Chance für Korrekturen
Landessynode 2013 fällt wichtige Personalentscheidungen
Von Hans-Jürgen Volk
Standen bei den letzten beiden Landessynoden der Evangelischen Kirche im Rheinland inhaltliche Fragen wie Personalplanung, Neues Kirchliches Finanzwesen oder eine Verwaltungsstrukturreform im Mittelpunkt, so wird die Landessynode 2013 vor allem auf Grund von wichtigen Personalentscheidungen Beachtung finden. Einige Positionen der Kirchenleitung sind neu zu besetzen, darunter die des Präses. Allein das Ausscheiden von Nikolaus Schneider, der dieses Amt bisher bekleidete, dürfte eine Zäsur für die rheinische Kirche darstellen. Außerdem wird ein/e Nachfolger/in für den ausscheiden Vizepräsidenten Christian Drägert gesucht. Offen ist auch die Frage, was mit der wichtigen Funktion des Finanzdezernenten der rheinischen Kirche geschehen soll.
Respektable Kandidaten/innen
Drei respektable Persönlichkeiten wurden als Kandidat/innen für das Amt des Präses nominiert: Petra Bosse-Huber, Manfred Rekowski und Dr. Ellen Ueberschär.
Bosse-Huber wird seid langem das Präsesamt zugetraut. Abteilungsleiterin im Landeskirchenamt ist sie seit 2001, Vizepräses seit 2003. Besondere Schwerpunkte hat sie bei der Seelsorge und insbesondere bei der Notfallseelsorge, aber auch z.B. im christlich-jüdischen Dialog gesetzt. Sie ist vielfältig, auch auf EKD-Ebene, engagiert. Unter anderem ist sie Mitglied der EKD-Kammer für Theologie, Mitglied der Steuerungsgruppe des EKD-Reformprozesses „Kirche im Aufbruch“ sowie Mitglied des Beirats für die Evangelische Seelsorge in der Bundeswehr. Man kann davon ausgehen, dass Petra Bosse-Huber der Ev. Kirche im Rheinland gegenüber der EKD auch in Zukunft Gewicht verleihen würde.
Prägend für Manfred Rekowski ist seine langjährige Erfahrung als Superintendent. Bereits 1993 wurde der heute 54-jährige Superintendent des Kirchenkreises Barmen. Nach der Fusion der beiden Kirchenkreise Elberfeld und Barmen leitete er bis 2011 den neuen Kirchenkreis Wuppertal.
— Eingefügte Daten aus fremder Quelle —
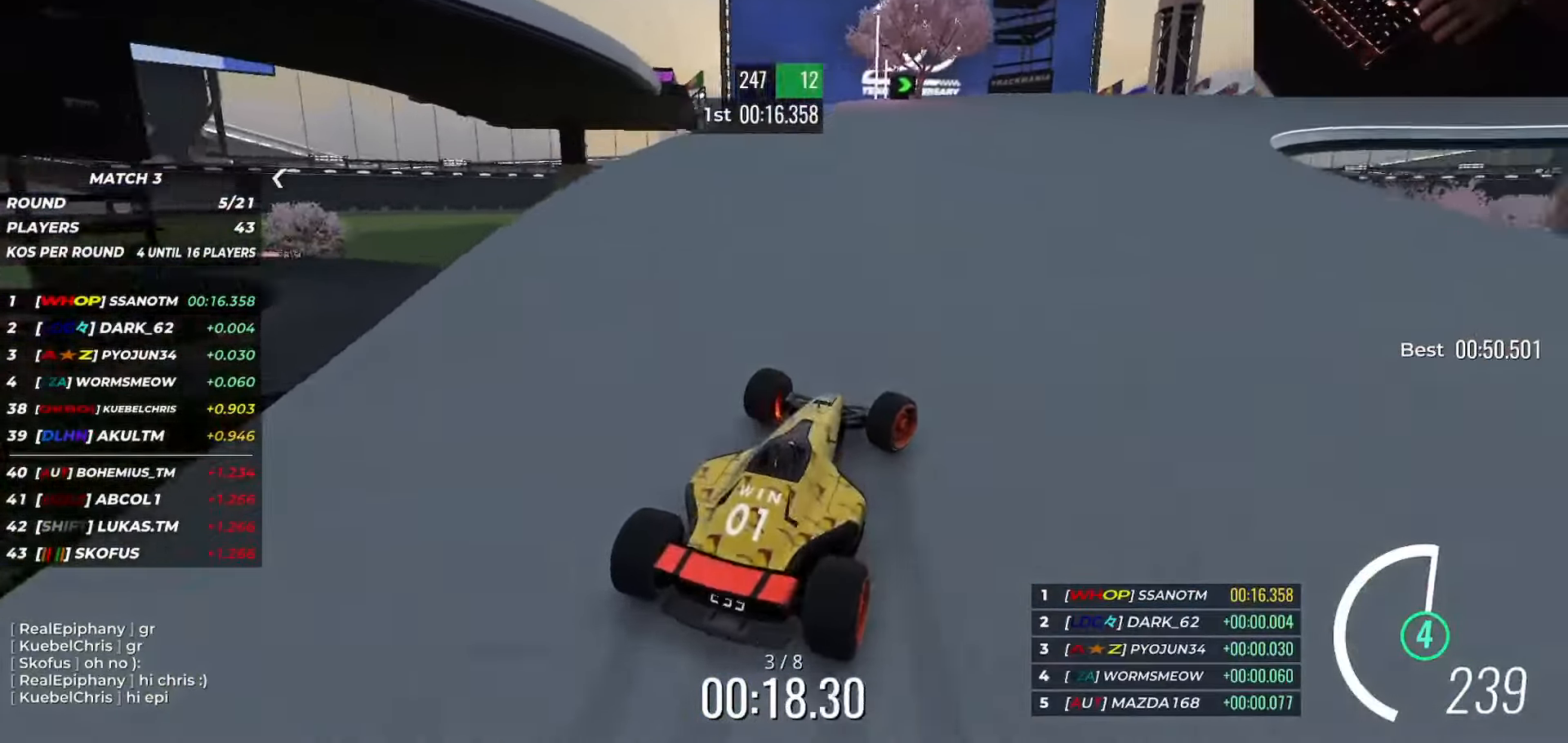
{"keys": ["right", "up"], "events": []}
Von 2001 bis 2007 gehörte Rekowski der Kirchenleitung als nebenamtliches Mitglied an, 2011 wurde er zum Oberkirchenrat gewählt. Respekt verschaffte sich Rekowski durch seine konstruktive, dialogfähige und lösungsorientierte Art während des nicht ganz einfachen Fusionsprozesses der beiden Wuppertaler Kirchenkreise. Zudem kommt er aus einer strukturschwachen Region unserer Landeskirche, was ihm eine besondere Kompetenz im Blick auf Herausforderungen bei Finanz- und Strukturfragen verleiht.
Ein Novum für die rheinische Kirche ist die externe Bewerbung von Dr. Ellen Ueberschär. Die gebürtige Ostberlinerin hat ihre Wurzeln in der Jugendarbeit der Kirche von Berlin-Brandenburg. Bekannt wurde die 44-jährige durch ihre Funktion als Generalsekretärin des Deutschen Evangelischen Kirchentages. Die profilierte Theologin geht mit Außenseiterchancen ins Rennen.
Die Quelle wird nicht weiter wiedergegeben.